Emil's parents are Anton and Alma Svensson; Ida, his little sister, is a very well-behaved child, unlike him. She has tried to pull pranks like her brother since she wanted to go to the shed, which she thinks is cozy, but she failed. His father, in particular, is often angry with his son, though it has been seen many times he still likes him a lot when he does not make pranks. His mother, however, adores her boy and tends to say, "Emil is a nice little boy, and we love him just the way he is." She also writes down every bad thing Emil does, in a blue book, although, that blue book expands to several blue books. Alfred is the family's farmhand, and Lina is their maid. Alfred, who is very fond of children, is Emil's best friend, whereas Lina dislikes the boy. She is in love with Alfred and pesters him with her wish to marry him, a subject which Alfred tends to avoid.

Emil's father is portrayed as a stereotypical inhabitant of Småland - for example, he does not like spending money, to the point of being cheap. Church is very important, and the pastor is a regular visitor. Alcohol and swearing are strictly forbidden in the Svenssons' house. The books give a vivid impression of Swedish farmers' daily life in the beginning of the 20th century.

Astrid Lindgren

Astrid Anna Emilia Lindgren Ericsson, 14 November 1907 – 28 January 2002) was a Swedish author and screenwriter who is the world's 25th most translated author and has sold roughly 145 million copies worldwide.
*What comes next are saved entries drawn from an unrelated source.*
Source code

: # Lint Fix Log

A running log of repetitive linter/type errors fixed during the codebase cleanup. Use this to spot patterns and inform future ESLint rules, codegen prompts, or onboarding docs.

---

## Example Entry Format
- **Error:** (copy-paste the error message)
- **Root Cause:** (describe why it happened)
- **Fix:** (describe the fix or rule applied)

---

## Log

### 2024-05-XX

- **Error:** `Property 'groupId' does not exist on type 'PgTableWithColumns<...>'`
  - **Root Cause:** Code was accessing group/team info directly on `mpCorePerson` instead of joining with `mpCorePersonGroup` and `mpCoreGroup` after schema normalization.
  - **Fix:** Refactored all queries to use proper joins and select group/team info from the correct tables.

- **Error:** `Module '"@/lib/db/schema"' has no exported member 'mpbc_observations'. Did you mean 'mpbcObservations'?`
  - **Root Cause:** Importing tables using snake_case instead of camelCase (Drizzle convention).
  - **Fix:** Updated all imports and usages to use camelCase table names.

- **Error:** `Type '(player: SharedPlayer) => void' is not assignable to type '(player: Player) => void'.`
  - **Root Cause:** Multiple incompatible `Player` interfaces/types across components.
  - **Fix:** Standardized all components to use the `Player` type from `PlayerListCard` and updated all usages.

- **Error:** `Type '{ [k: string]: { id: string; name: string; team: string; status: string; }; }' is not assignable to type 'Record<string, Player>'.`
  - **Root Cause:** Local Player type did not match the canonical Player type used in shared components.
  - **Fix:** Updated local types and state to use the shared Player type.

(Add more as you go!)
She is best known for the Pippi Longstocking, Karlsson-on-the-Roof and the Six Bullerby Children book series.

Astrid Lindgren grew up in Näs, near Vimmerby, Småland, and many of her books are based on her family and childhood memories. However, Pippi Longstocking, one of her most famous characters, was invented to please her daughter Karin, who was, at the time, ill and bed-ridden.

Lindgren was the daughter of Samuel August Ericsson and Hanna Johnsson. She had two sisters. Her brother, Gunnar Ericsson, was a member of the Swedish parliament. Upon finishing school, Lindgren took a job with the a local newspaper in Vimmerby. When she became pregnant with the chief editor's child in 1926, he proposed marriage. She demurred and moved to Stockholm, learning to become a typist and stenographer. In due time she gave birth to her son Lars in Copenhagen and left him in the care of a foster family.
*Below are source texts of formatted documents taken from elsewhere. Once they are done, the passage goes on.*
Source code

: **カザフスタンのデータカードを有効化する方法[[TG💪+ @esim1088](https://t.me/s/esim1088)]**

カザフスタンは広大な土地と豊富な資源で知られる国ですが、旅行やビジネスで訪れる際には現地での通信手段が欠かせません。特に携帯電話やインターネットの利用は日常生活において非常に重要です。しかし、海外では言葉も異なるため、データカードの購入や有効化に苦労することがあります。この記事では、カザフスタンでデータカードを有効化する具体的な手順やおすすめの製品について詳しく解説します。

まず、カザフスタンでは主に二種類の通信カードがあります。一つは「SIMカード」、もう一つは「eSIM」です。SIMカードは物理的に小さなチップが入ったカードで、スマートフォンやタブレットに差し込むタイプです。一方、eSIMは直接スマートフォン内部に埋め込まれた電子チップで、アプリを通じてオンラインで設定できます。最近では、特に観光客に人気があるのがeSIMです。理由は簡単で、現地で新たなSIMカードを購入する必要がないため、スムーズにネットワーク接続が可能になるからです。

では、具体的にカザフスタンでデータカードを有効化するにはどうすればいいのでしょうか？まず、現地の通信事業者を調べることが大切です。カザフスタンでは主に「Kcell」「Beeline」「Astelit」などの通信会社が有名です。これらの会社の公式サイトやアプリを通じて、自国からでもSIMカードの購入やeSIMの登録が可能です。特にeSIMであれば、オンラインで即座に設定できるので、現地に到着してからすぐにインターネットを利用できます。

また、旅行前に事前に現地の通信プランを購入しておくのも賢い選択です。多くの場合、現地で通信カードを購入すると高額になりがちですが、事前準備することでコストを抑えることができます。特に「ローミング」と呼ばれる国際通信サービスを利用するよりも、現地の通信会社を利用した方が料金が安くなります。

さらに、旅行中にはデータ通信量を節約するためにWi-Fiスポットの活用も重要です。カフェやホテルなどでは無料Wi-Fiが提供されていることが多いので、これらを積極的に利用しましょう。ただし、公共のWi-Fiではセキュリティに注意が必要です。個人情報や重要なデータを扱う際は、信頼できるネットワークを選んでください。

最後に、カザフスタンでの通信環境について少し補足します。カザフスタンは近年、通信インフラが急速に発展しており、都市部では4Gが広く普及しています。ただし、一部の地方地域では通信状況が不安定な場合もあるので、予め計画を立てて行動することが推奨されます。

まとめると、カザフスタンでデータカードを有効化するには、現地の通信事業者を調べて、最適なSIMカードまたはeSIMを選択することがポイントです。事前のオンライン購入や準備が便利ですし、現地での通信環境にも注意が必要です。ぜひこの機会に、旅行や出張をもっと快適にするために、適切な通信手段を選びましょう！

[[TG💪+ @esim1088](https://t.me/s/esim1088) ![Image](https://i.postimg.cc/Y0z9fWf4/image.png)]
Although poorly paid, she saved whatever she could and travelled as often as possible to Copenhagen to be with Lars, often just over a weekend, spending most of her time on the train back and forth. Eventually, she managed to bring Lars home, leaving him in the care of her parents until she could afford to raise him in Stockholm. In 1931 she married her boss, Sture Lindgren (1898-1952). Three years later, in 1934, Lindgren gave birth to her second child, Karin, who became a translator. The family moved in 1941 to an apartment on the Dalagatan, with a view over Vasaparken, where Astrid lived until her death.

Astrid Lindgren died in 2002, at the age of 94.